There were 2,801 subjects, 2,041 in preimplementation and 760 in postimplementation. The primary analysis (postimplementation versus preimplementation) yielded an adjusted odds ratio of 1.16 (95% confidence interval 0.70 to 1.92) for survival to hospital discharge and 2.41 (95% confidence interval 1.17 to 5.21) for survival to hospital admission.

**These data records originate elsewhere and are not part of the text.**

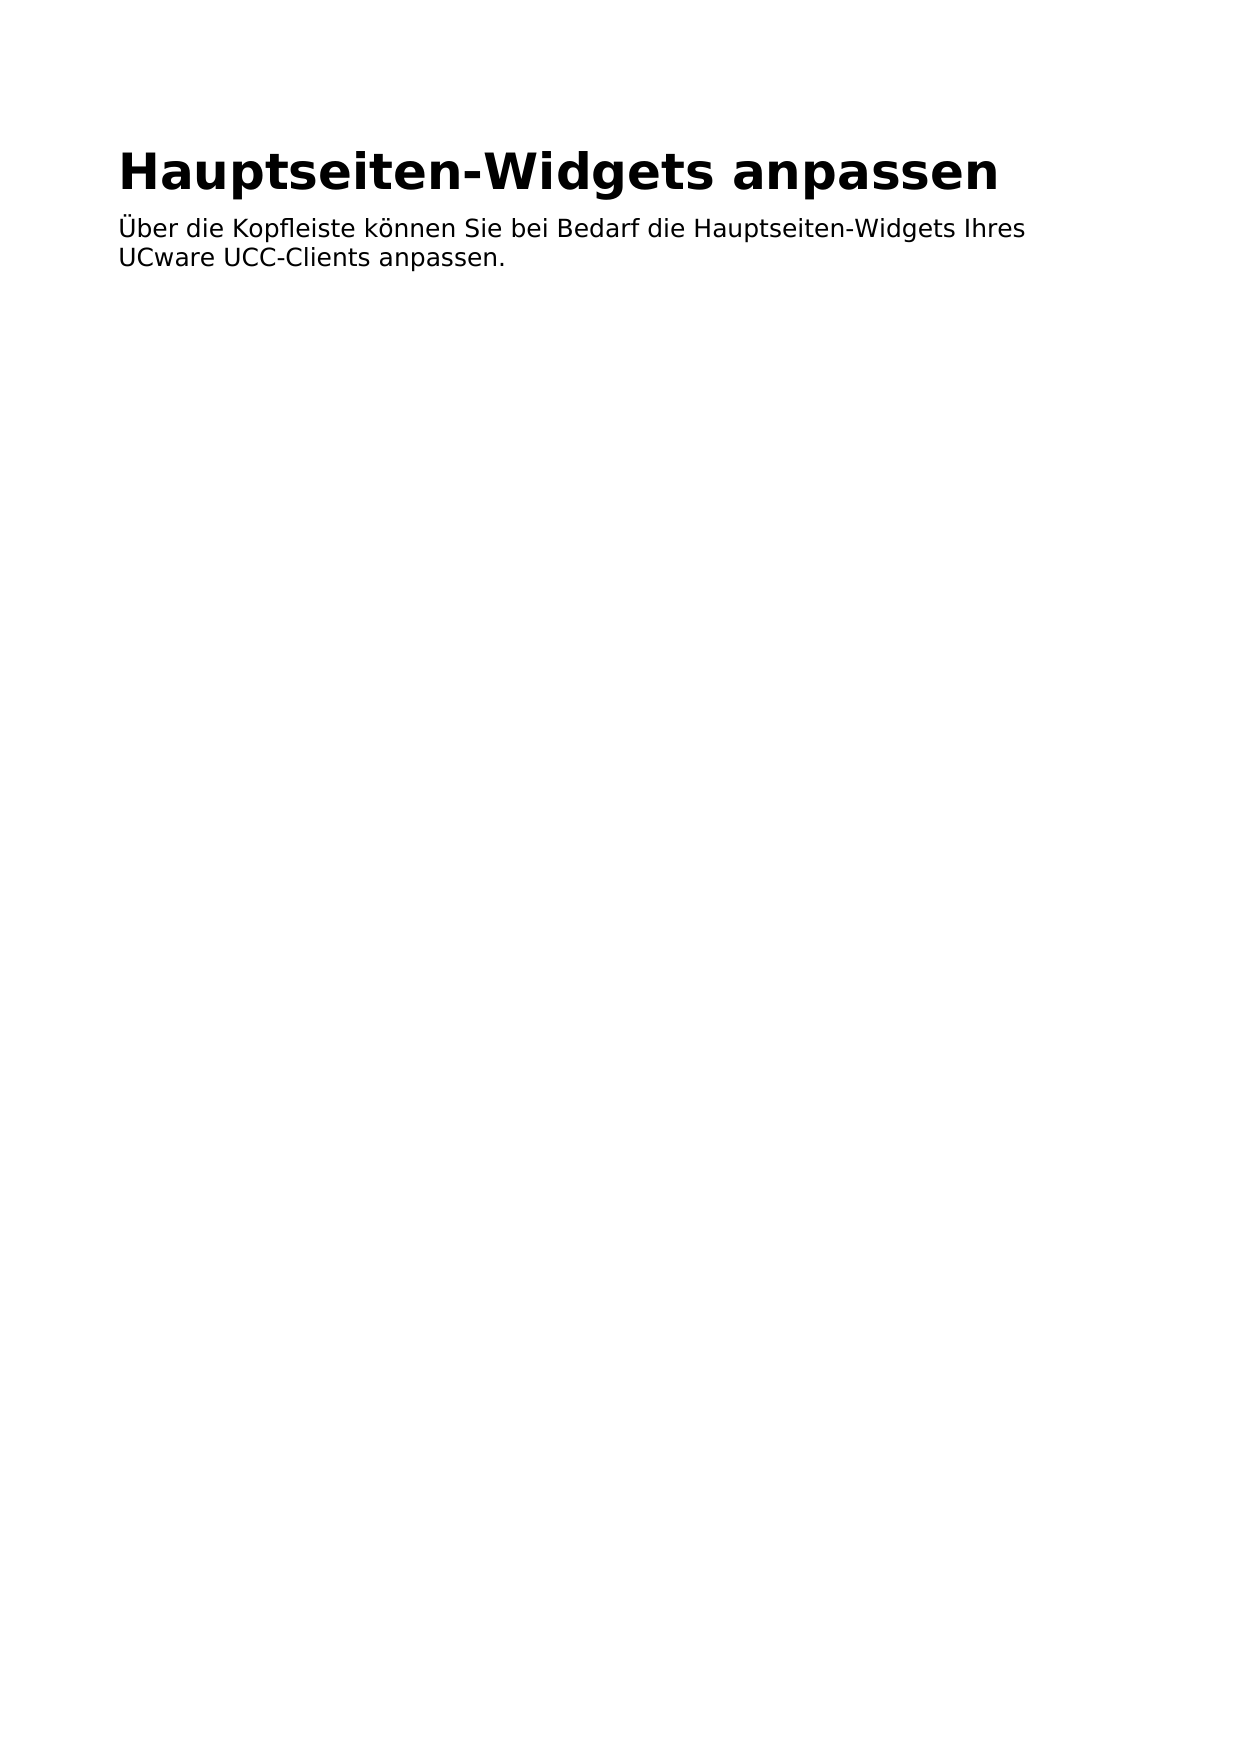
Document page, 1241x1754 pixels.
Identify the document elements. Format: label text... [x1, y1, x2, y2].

subtitle Hauptseiten-Widgets anpassen [118, 143, 1122, 201]
text Über die Kopfleiste können Sie bei Bedarf die Hauptseiten-Widgets Ihres UCware UCC-Clients anpassen. [118, 214, 1122, 272]
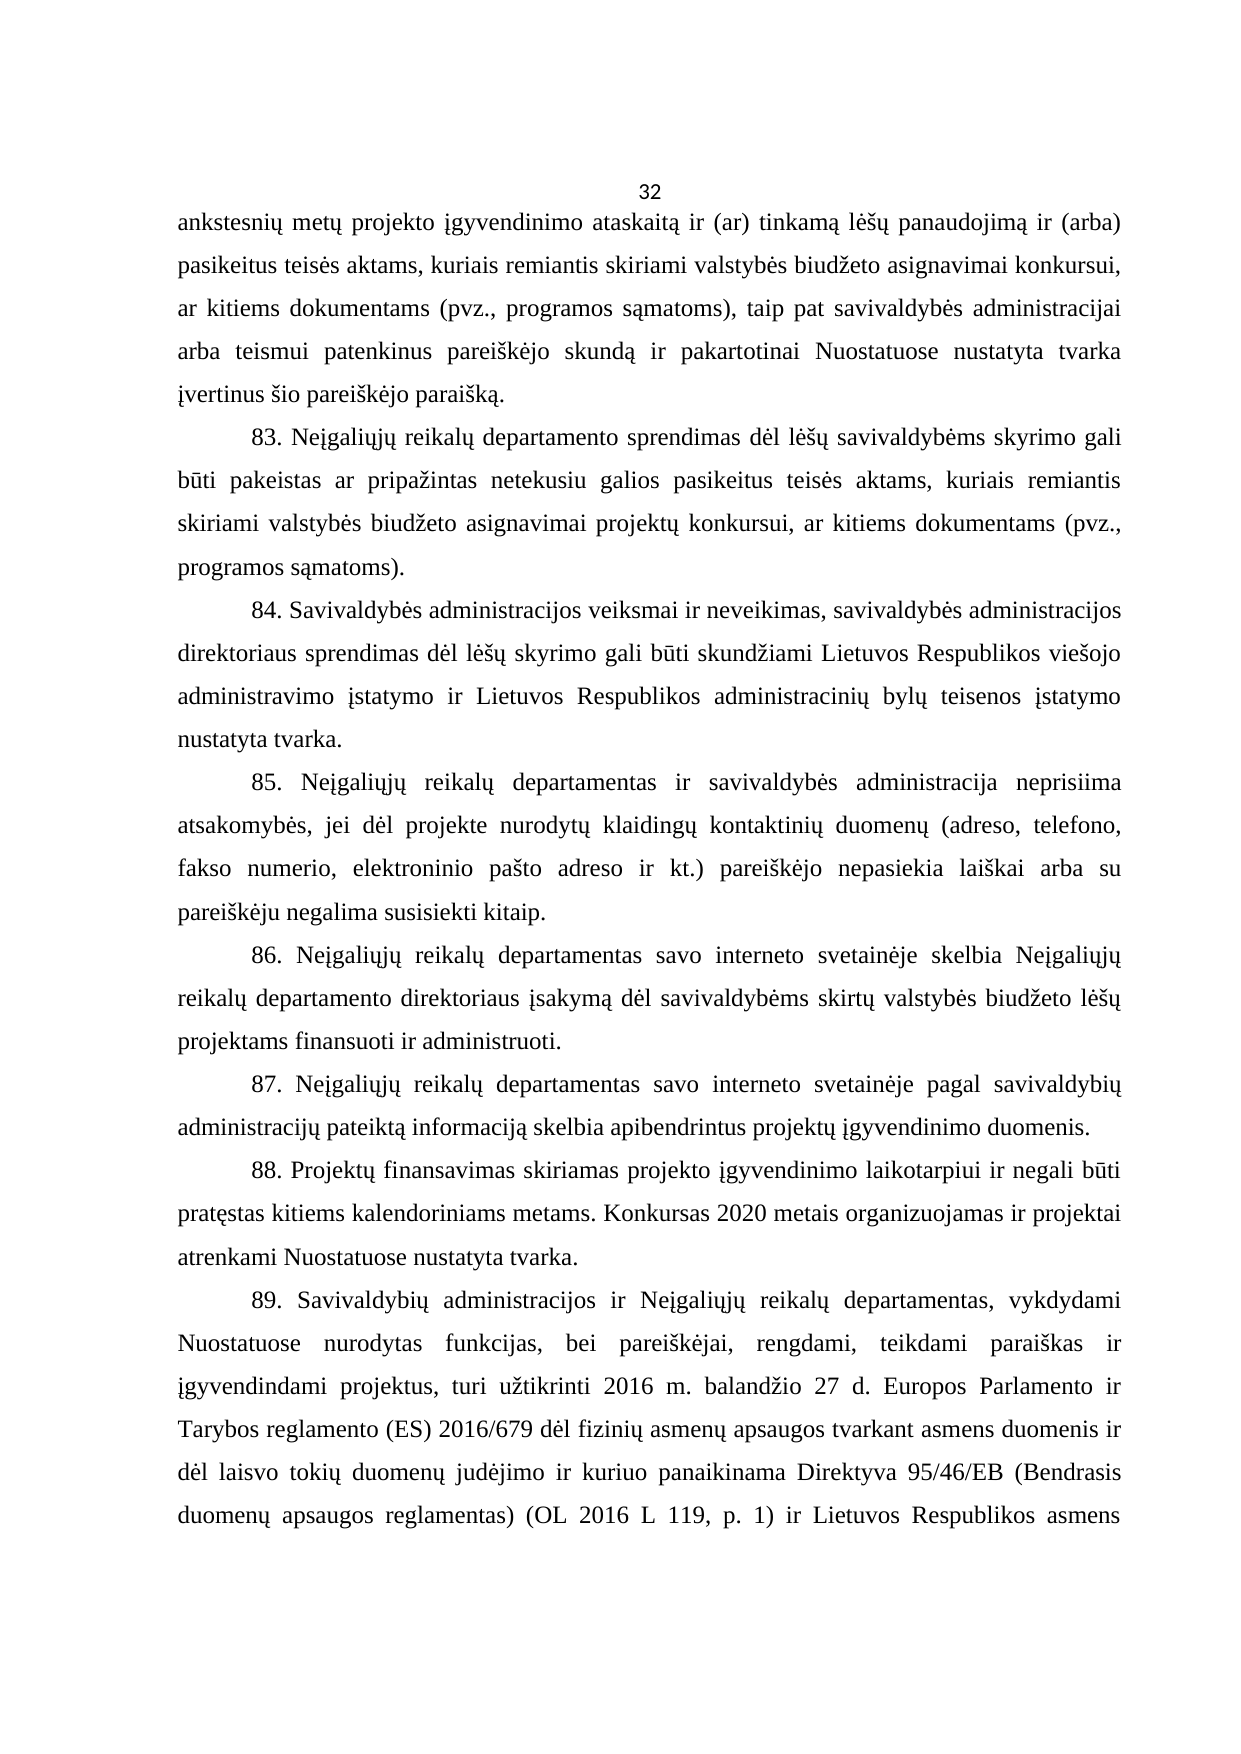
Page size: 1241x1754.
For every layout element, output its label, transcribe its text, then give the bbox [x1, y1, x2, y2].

In the severe traumatic brain injury cohort (Regional Severity Score-Head 3 or 4), but not the moderate or critical subgroups, survival to discharge significantly improved after guideline implementation (adjusted odds ratio = 8.42; 95% confidence interval 1.01 to 100+). The improvement in survival to discharge among patients with severe traumatic brain injury who received positive-pressure ventilation did not reach significance (adjusted odds ratio = 9.13; 95% confidence interval 0.79 to 100+).
Implementation of the pediatric out-of-hospital traumatic brain injury guidelines was not associated with improved survival when the entire spectrum of severity was analyzed as a whole (moderate, severe, and critical). However, both adjusted survival to hospital admission and discharge improved in children with severe traumatic brain injury, indicating a potential severity-based interventional opportunity for guideline effectiveness. These findings support the widespread implementation of the out-of-hospital pediatric traumatic brain injury guidelines.
我们评估在患有严重创伤性脑损伤的儿童中实施院外儿科创伤性脑损伤指南对结局的影响。
卓越院前儿童伤害护理研究(Excellence in Prehospital Injury Care for Children study)是卓越院前儿童伤害护理研究(Excellence in Prehospital Injury Care study)的预先计划的二次分析,这是一项多系统、意向性治疗研究,采用前后对照设计。该亚分析包括 2007 年 1 月 1 日至 2015 年 6 月 30 日期间,通过参与的院外机构运往一级创伤中心的年龄小于 18 岁的儿童。主要和次要结局是患有严重创伤性脑损伤的儿童的生存至出院或住院,以及在 3 个亚组中,定义为中度、重度和危重度创伤性脑损伤。通过逻辑回归比较实施前后队列的结局,并调整风险因素和混杂因素。
共有 2801 名受试者,实施前有 2041 名,实施后有 760 名。主要分析(实施后与实施前)得出,出院时的调整比值比为 1.16(95%置信区间为 0.70 至 1.92),住院时的调整比值比为 2.41(95%置信区间为 1.17 至 5.21)。在严重创伤性脑损伤队列(区域严重程度评分-头部 3 或 4)中,但在中度或危急亚组中,指南实施后出院生存率显著提高(调整比值比=8.42;95%置信区间 1.01 至 100+)。在接受正压通气的严重创伤性脑损伤患者中,出院生存率的提高没有达到显著水平(调整比值比=9.13;95%置信区间 0.79 至 100+)。
当分析整个严重程度范围(中度、重度和危急)时,实施儿科院外创伤性脑损伤指南与生存率的提高无关。然而,儿童严重创伤性脑损伤患者的住院和出院调整生存率均有所提高,这表明指南有效性存在潜在的基于严重程度的干预机会。这些发现支持广泛实施院外儿科创伤性脑损伤指南。